Recent legal developments have given student loan borrowers a chance to reassess and possibly change their repayment plans. Many borrowers are on the Save for A Valuable Education (SAVE) plan, but have been in forbearance due to ongoing lawsuits. These legal actions have caused a period of uncertainty, particularly for those borrowers hoping for loan forgiveness.
Alyssa Schaefer, chief experience officer at Laurel Road, a digital bank that provides student loan counseling and budgeting services, highlighted the issues that borrowers face when deciding whether to change their repayment plan. The main issue with continuing to use the SAVE plan during forbearance is that this period does not count toward a forgiveness period.
Those on the Public Service Forgiveness Loan (PSLF) program, for instance, often have a forgiveness period of 10 years, while those on income-driven repayment (IDR) programs may have periods ranging from 20 to 25 years.
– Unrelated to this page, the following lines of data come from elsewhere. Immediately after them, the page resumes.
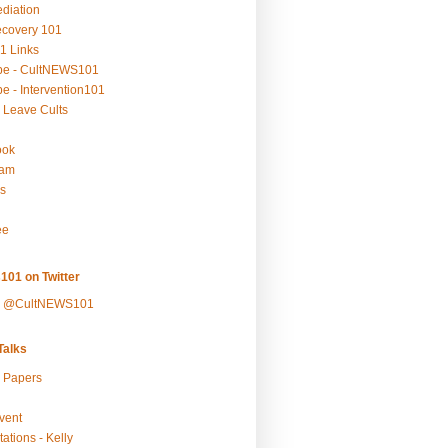
ediation
ecovery 101
1 Links
be - CultNEWS101
e - Intervention101
 Leave Cults
ook
ram
s
ee
101 on Twitter
y @CultNEWS101
alks
r Papers
vent
ations - Kelly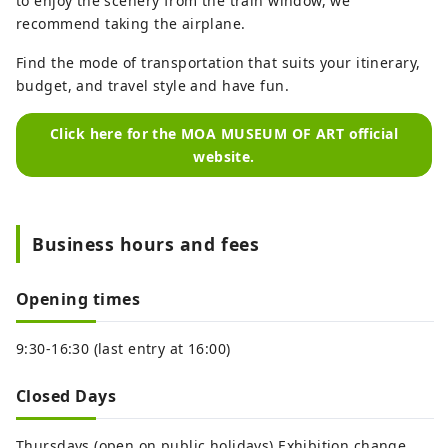
to enjoy the scenery from the train window, we
recommend taking the airplane.
Find the mode of transportation that suits your itinerary,
budget, and travel style and have fun.
Click here for the MOA MUSEUM OF ART official
website.
Business hours and fees
Opening times
9:30-16:30 (last entry at 16:00)
Closed Days
Thursdays (open on public holidays) Exhibition change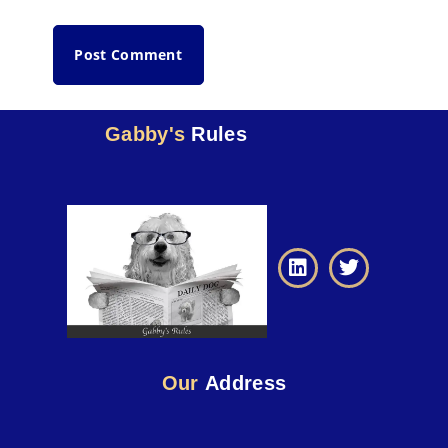
Gabby's
Rules
Our
Address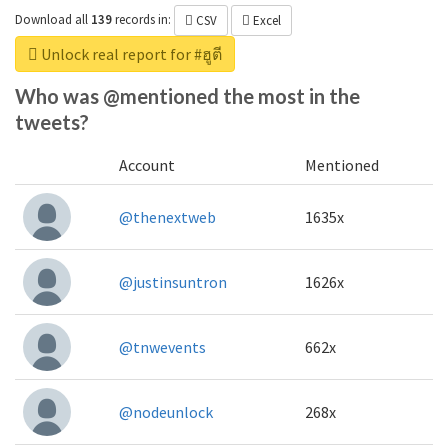
Download all
139
records
in:
CSV
Excel
Unlock real report for #ฮูตี
Who was @mentioned the most in the
tweets?
Account
Mentioned
@thenextweb
1635x
@justinsuntron
1626x
@tnwevents
662x
@nodeunlock
268x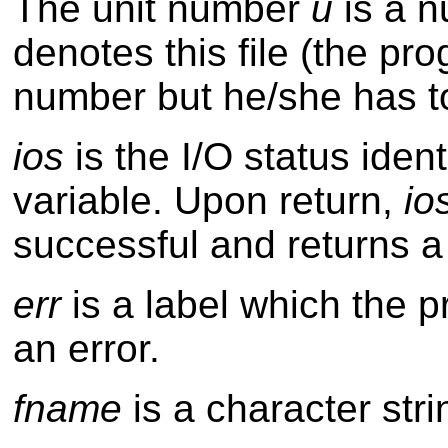
The unit number
u
is a n
denotes this file (the 
number but he/she has to
ios
is the I/O status iden
variable. Upon return,
io
successful and returns a
err
is a label which the pr
an error.
fname
is a character stri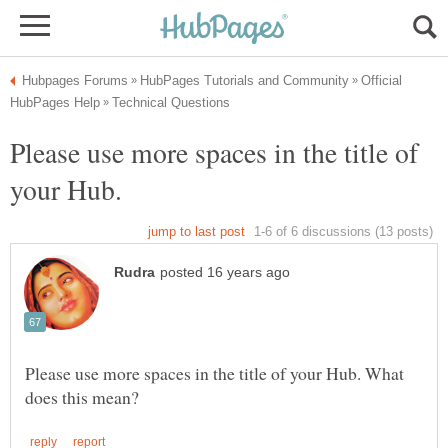
Official
Please use more spaces in the title of
Please use more spaces in the title of your Hub. What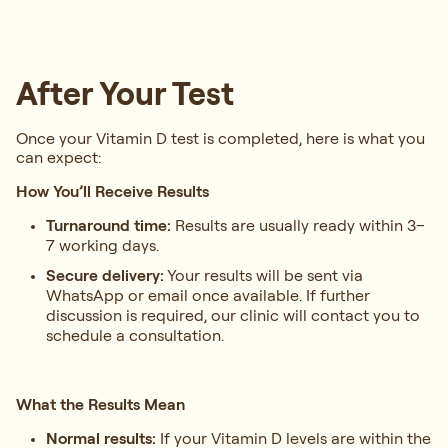
After Your Test
Once your Vitamin D test is completed, here is what you
can expect:
How You’ll Receive Results
Turnaround time:
Results are usually ready within 3–
7 working days.
Secure delivery:
Your results will be sent via
WhatsApp or email once available. If further
discussion is required, our clinic will contact you to
schedule a consultation.
What the Results Mean
Normal results:
If your Vitamin D levels are within the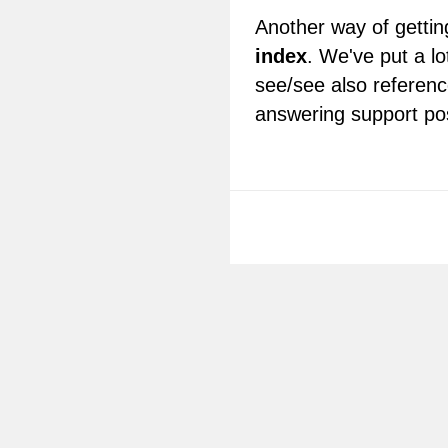
Another way of getting
index
. We've put a lo
see/see also referenc
answering support po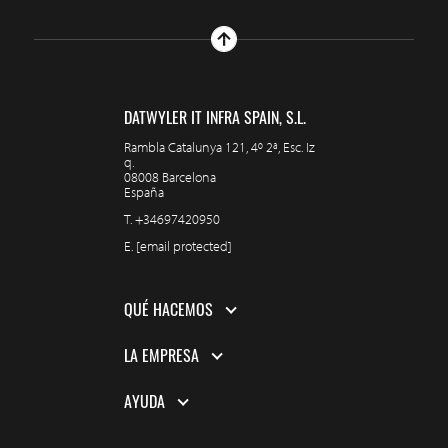
DATWYLER IT INFRA SPAIN, S.L.
Rambla Catalunya 121, 4º 2ª, Esc. Iz
q.
08008 Barcelona
España
T.
+34697420950
E.
[email protected]
QUÉ HACEMOS
LA EMPRESA
AYUDA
Borrowers are encouraged to assess their income growth potential, loan balance and lifestyle decisions when considering a repayment plan.
For example, if someone is in a career with high income potential but is not currently earning much, they should think about how future income will impact their student loan. They should also consider their lifestyle and life decisions. This includes factors such as marrying a high-income earner, which could increase the borrower's student loan repayment if they are filing taxes jointly.
Schaefer advises anyone considering a change of repayment plan to seek advice from an expert, as everyone's situation is different. She also stresses the importance of making considered decisions, not hasty ones, and thoroughly scrutinizing personal finances and available options.